_ACTIONS TO TAKE_.
1. Reproduce the passage of the commentary on the student banner case from "If the message" up to and including "were transgressed here.", word for word.
2. Answer these questions from the commentary on the student banner case:
(a) What was done to Aleksandr Solzhenitsyn, according to the commentary?
(b) In Tinker v. Des Moines Independent Community School District, what did the students wear to protest the Vietnam War?
(c) What event were Joseph Frederick and his friends released from school to watch?

::: PASSAGE PROVIDED :::

Of course, the school and its principal insist that they could convey their anti-drug message even more effectively if they could also silence students’ contrary messages. But this is true in virtually every free speech setting, yet it is a tactic that is put clearly off limits by our Constitution’s First Amendment—and rightly so. Like below-the-belt blows in boxing, this is one way to win that we simply don’t consider fair play, despite how devastatingly effective it might be.

One reason for this is that few people’s minds have ever been changed simply by being silenced. Directly to the contrary, silencing a person tends to harden him in his beliefs. Imprisonment in the Gulag didn’t exactly make Aleksandr Solzhenitsyn a fan of the Soviet regime. Disruption of his peaceable protests didn’t make Martin Luther King, Jr., an avid fan of segregation. While Joseph Frederick is no Solzhenitsyn or King, First Amendment principles don’t—and can’t—turn on differences in the quality of speaker’s speech. As I’ll explain further below, serious problems follow when the government gets into regulating speech because it disagrees with the message it sends.

If the school truly wanted to change Frederick’s and his classmates’ minds about drugs, it could have used the time-honored way to do that, which is to first find out what they honestly think and then confront them with contrary evidence.

A policy of silence and fear, in contrast, only breeds resentment. It prefers the false appearance that there is no student support for drugs or drug legalization over an accurate picture of reality that would show a divided student body open to persuasion and evidence on the issue.

If the message of society and our schools is “Talk to your kids about drugs,” the companion message shouldn’t be “If they respond, tell them to shut up before they can finish a sentence.”

Disruption Must Be Both Genuine and Supported with Evidence

Doubtless recognizing that the First Amendment itself is a major roadblock in the way of their victory, the attorneys for the principal have attempted to argue that students’ First Amendment rights are subject to certain limits. Under Supreme Court precedent, that’s true. The problem is that none of these limits were transgressed here.

One leading case is Tinker v. Des Moines Independent Community School District. There, the Court held that the First Amendment protects public school students’ rights to wear armbands protesting the Vietnam War on the grounds that there was no evidence that the armbands were disruptive.

This case is very close to that one. In the “Bong Hits 4 Jesus” banner case, ironically, the only disruption that occurred was at the behest of the school’s own principal. Joseph Frederick and his friends—released from school to watch an Olympic torch-passing rally—unfurled a banner they had made so that it could be filmed by television cameras on a public street. They were peaceable; the principal was not. As the Ninth Circuit put it, based on the findings of the district court, she “grabbed and crumpled up the banner.”

::: RAW DATA :::

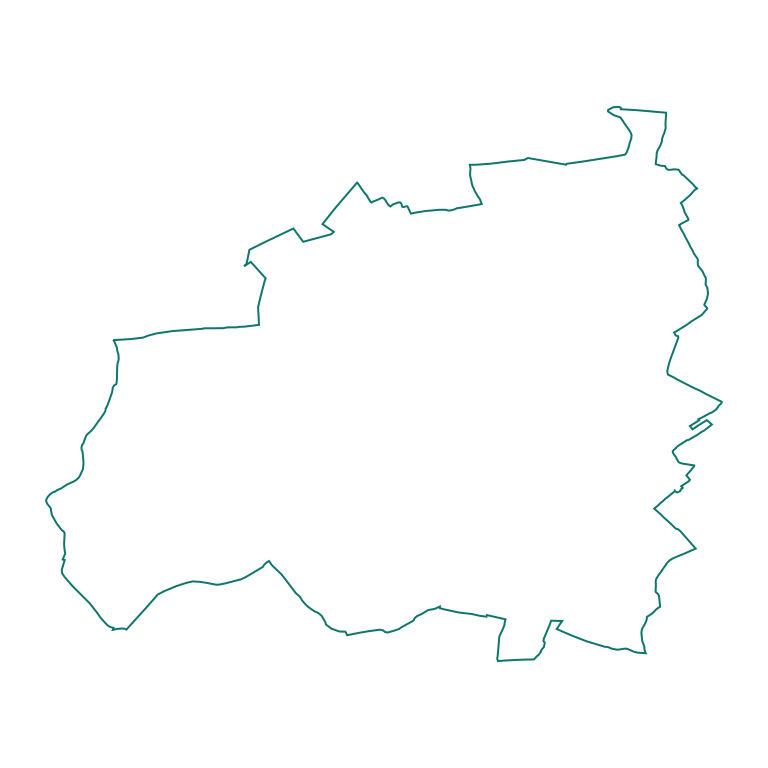 Sauca, Satu Mare, Romania (Equal Earth projection)
{"feature_id": "2599482B69932192644712", "entity_name": "Sauca", "entity_type": "district", "adm_level": 2, "iso_a3": "ROU", "parent_name": "Romania", "parent_adm1": "Satu Mare", "projection": "equal_earth", "projection_center": [22.498, 47.458], "detail": "fine", "context": "isolated", "style": "outline", "palette": "teal", "viewbox_px": 768, "rotation_deg": 0, "n_neighbors": 0, "source": "geoboundaries", "source_scale": "gbopen_adm2", "svg_char_len": 6072}
<svg xmlns="http://www.w3.org/2000/svg" viewBox="0 0 768 768"><path d="M645.7,653.2L645.1,652.3L644.8,650.7L644.6,650.2L644.3,646.6L642.3,641.2L641.4,633.2L641.7,630.4L642.0,629.4L642.4,628.2L644.4,625.0L646.2,621.1L646.8,619.0L646.9,616.9L652.1,613.6L656.5,609.1L660.1,606.7L659.3,598.5L658.8,595.4L657.8,593.8L655.9,592.2L655.6,591.5L655.7,588.3L655.9,585.9L655.7,581.0L656.3,578.7L658.8,574.6L660.0,573.2L666.6,563.7L667.9,562.1L669.3,560.7L672.3,558.7L674.4,557.7L684.1,553.7L695.7,548.6L680.4,531.2L678.0,529.2L675.7,528.6L670.3,523.3L663.6,517.3L660.9,514.5L654.2,508.6L658.4,505.2L660.1,503.3L663.3,500.8L664.9,499.1L667.4,497.3L674.4,491.5L674.8,490.6L676.0,491.9L677.0,492.4L678.0,492.3L680.4,490.8L680.7,490.4L680.6,489.8L680.8,489.4L682.8,487.9L681.2,486.2L688.1,481.7L689.4,480.6L689.9,479.8L686.4,475.3L691.1,470.1L692.2,468.6L694.2,466.2L694.2,465.4L682.5,463.6L680.3,463.0L679.1,462.4L678.4,461.8L676.4,458.4L676.2,457.6L673.5,453.9L673.0,452.8L672.7,451.2L673.9,449.8L676.1,448.0L676.1,447.7L677.8,446.1L686.9,440.2L688.2,440.1L697.7,434.7L700.9,432.3L704.2,430.5L711.9,424.5L706.8,420.1L698.7,425.2L692.7,429.3L689.9,426.1L699.2,420.2L698.5,419.1L701.2,417.9L709.5,413.4L712.0,412.4L714.5,410.7L716.6,409.0L716.7,408.5L717.5,407.9L718.6,405.8L720.6,404.1L721.9,402.3L721.4,401.6L718.1,400.0L705.6,393.8L700.6,391.0L693.9,388.0L682.9,382.4L677.5,379.6L674.1,377.6L668.0,374.6L667.2,371.4L669.0,363.6L670.8,358.1L678.3,337.8L678.1,336.2L676.2,335.7L675.4,335.1L674.1,332.4L675.8,331.6L686.3,325.1L692.0,321.0L701.2,315.3L703.2,313.3L707.2,308.6L706.6,307.2L704.6,305.5L704.4,305.0L704.4,304.5L707.0,298.6L708.0,293.8L707.5,288.7L707.3,287.7L705.6,284.5L705.8,281.4L705.9,278.7L705.5,277.4L704.4,275.4L702.6,271.5L698.6,266.4L697.9,265.0L697.7,261.8L698.0,260.4L697.3,258.3L695.7,256.2L693.7,253.1L692.3,250.0L690.2,246.6L688.8,243.4L685.8,238.0L683.3,232.9L681.0,229.1L680.0,226.8L679.0,225.2L681.3,223.7L688.3,220.0L688.3,219.0L688.0,218.3L684.8,212.6L683.9,209.6L682.2,205.2L680.8,203.0L684.0,200.5L690.5,194.8L694.3,190.3L697.1,188.5L696.5,187.7L695.8,187.7L693.1,184.4L683.9,175.6L682.6,174.7L681.9,174.5L678.6,169.7L674.0,169.3L670.3,169.8L668.3,169.8L667.1,169.3L665.9,167.9L665.1,166.1L660.8,165.7L655.8,164.2L655.8,162.7L656.6,156.6L656.6,154.3L656.9,152.2L658.0,149.4L659.6,146.9L660.8,144.4L661.8,141.7L662.2,138.4L663.2,135.4L664.2,133.3L665.5,128.8L665.7,127.3L665.5,125.1L665.6,121.5L666.1,115.2L666.0,112.7L637.2,110.2L620.8,109.2L620.9,107.9L619.6,107.1L617.6,106.9L613.1,107.3L609.5,109.1L608.0,110.1L608.1,111.5L613.7,115.1L620.7,117.6L620.9,118.3L622.7,120.6L624.0,122.8L630.2,131.6L631.6,135.2L631.2,138.6L629.5,143.6L628.7,147.0L626.8,152.1L625.3,154.5L617.4,156.1L584.4,161.3L567.3,163.7L566.4,164.0L566.1,164.7L527.9,158.0L527.4,158.4L525.4,159.2L524.6,159.9L508.4,161.5L490.6,163.7L476.7,164.7L469.8,164.8L470.5,168.6L470.1,173.6L470.2,176.0L471.3,180.6L471.9,184.0L473.0,187.3L473.8,188.4L474.8,191.2L476.3,193.6L477.2,195.3L480.0,199.4L481.7,204.1L462.1,207.5L457.1,208.2L455.0,209.2L450.8,210.4L448.1,210.5L445.7,209.8L439.6,209.8L425.7,211.0L416.3,212.5L410.9,213.6L407.7,206.8L407.1,206.2L405.3,206.5L403.9,207.0L403.0,207.1L402.4,206.9L401.3,203.6L400.4,202.5L398.5,202.4L393.6,204.2L393.0,204.4L390.4,206.5L388.4,205.0L385.2,200.0L384.0,198.6L382.4,197.6L378.3,199.5L372.5,201.8L371.7,202.5L370.8,202.1L369.0,199.4L366.6,195.3L363.7,191.9L357.5,182.8L357.1,182.6L335.3,208.0L322.5,224.1L333.8,231.9L331.3,234.2L303.2,241.8L293.4,228.5L265.3,241.9L249.4,249.8L246.7,263.4L246.2,264.2L244.7,265.5L244.9,265.8L250.8,261.9L265.7,278.4L264.8,280.4L260.8,295.7L258.1,307.1L259.0,324.9L244.8,326.6L238.7,326.9L237.0,327.3L227.0,327.4L223.1,328.2L204.3,328.3L202.3,328.8L172.4,331.1L156.5,333.4L148.2,335.6L143.2,337.6L131.4,339.0L113.7,340.1L113.2,339.8L114.1,341.1L116.8,347.2L117.4,351.3L118.5,354.8L118.7,359.0L118.3,361.0L117.6,363.2L117.2,366.7L116.9,378.9L116.6,382.9L116.2,384.2L114.3,385.3L113.5,386.4L112.7,387.8L112.6,389.6L111.8,393.1L107.7,404.8L105.6,408.9L105.6,409.9L105.1,411.5L104.0,413.5L99.8,419.5L98.5,421.1L93.9,427.7L91.5,430.5L86.6,435.0L85.4,437.6L83.4,443.2L81.8,445.6L81.5,448.2L81.7,449.8L82.5,451.7L82.7,453.1L83.5,461.9L83.3,465.9L83.0,468.6L82.6,469.9L80.6,474.3L79.0,477.3L77.7,478.6L75.8,480.3L73.9,481.4L66.9,484.6L61.1,488.4L57.1,490.1L54.5,491.9L52.6,492.4L51.7,493.2L50.7,493.7L48.5,496.0L47.3,497.5L46.1,500.0L46.4,501.8L46.9,503.1L47.6,504.3L50.0,507.2L50.9,509.0L51.1,511.2L52.0,515.2L56.6,523.4L61.8,530.2L63.3,531.1L64.4,532.5L64.6,534.3L64.4,537.3L64.1,544.3L64.4,548.3L65.2,553.5L62.7,559.5L64.7,560.0L61.7,570.1L62.2,573.4L64.7,577.1L72.7,586.3L89.8,603.4L97.9,613.8L100.9,618.2L105.6,623.3L107.5,625.3L109.0,626.3L111.0,627.2L113.6,627.9L112.8,629.9L117.2,628.9L121.4,628.5L124.6,628.7L126.4,629.6L147.1,606.7L157.7,594.6L164.1,591.2L176.6,586.0L186.6,582.8L192.7,581.4L200.3,581.9L206.9,582.9L216.0,584.7L218.4,584.7L225.3,583.4L241.0,579.3L245.6,577.2L262.8,566.9L264.1,564.8L266.7,562.4L269.0,561.0L272.1,565.4L281.4,574.3L284.9,578.7L295.7,593.0L300.0,596.8L302.0,600.3L305.5,604.4L308.4,607.0L312.5,610.0L314.6,611.3L318.6,613.2L321.8,616.0L325.3,622.0L326.0,624.6L331.5,628.7L336.5,630.5L339.6,631.5L345.3,631.7L345.9,632.5L347.1,635.2L359.3,632.8L368.0,631.3L379.7,629.7L382.9,630.3L385.3,632.1L387.7,632.5L394.0,630.7L399.0,629.0L401.7,627.1L412.5,621.2L413.9,620.0L414.5,618.3L417.0,616.1L421.5,614.1L427.5,610.4L429.9,609.7L433.8,609.1L435.4,608.6L439.9,606.5L439.9,608.1L443.0,609.1L458.9,612.5L471.8,614.0L479.8,615.8L486.4,616.7L486.9,615.1L505.5,619.3L504.8,621.9L504.4,625.1L502.2,630.5L499.4,636.3L499.1,638.7L498.6,645.6L497.6,656.5L497.2,658.5L497.9,661.1L503.8,660.6L518.7,659.8L534.1,659.4L536.8,656.3L538.9,654.6L540.4,652.5L541.6,649.7L543.8,647.2L544.8,642.9L543.5,641.1L543.7,639.0L549.7,624.8L551.1,620.7L562.1,621.0L556.7,629.0L571.9,635.6L586.3,641.2L605.2,646.9L606.5,646.8L608.4,647.2L610.6,648.2L613.0,649.0L617.7,649.7L619.5,649.5L622.8,648.9L626.0,648.6L627.9,649.1L634.3,651.9L638.2,652.7L645.7,653.2Z" fill="none" stroke="#0f766e" stroke-width="2"/></svg>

:::

_OUTPUTS IN ORDER_.
1.
If the message of society and our schools is “Talk to your kids about drugs,” the companion message shouldn’t be “If they respond, tell them to shut up before they can finish a sentence.”

Disruption Must Be Both Genuine and Supported with Evidence

Doubtless recognizing that the First Amendment itself is a major roadblock in the way of their victory, the attorneys for the principal have attempted to argue that students’ First Amendment rights are subject to certain limits. Under Supreme Court precedent, that’s true. The problem is that none of these limits were transgressed here.

2.
(a) He was imprisoned in the Gulag.
(b) Armbands.
(c) An Olympic torch-passing rally.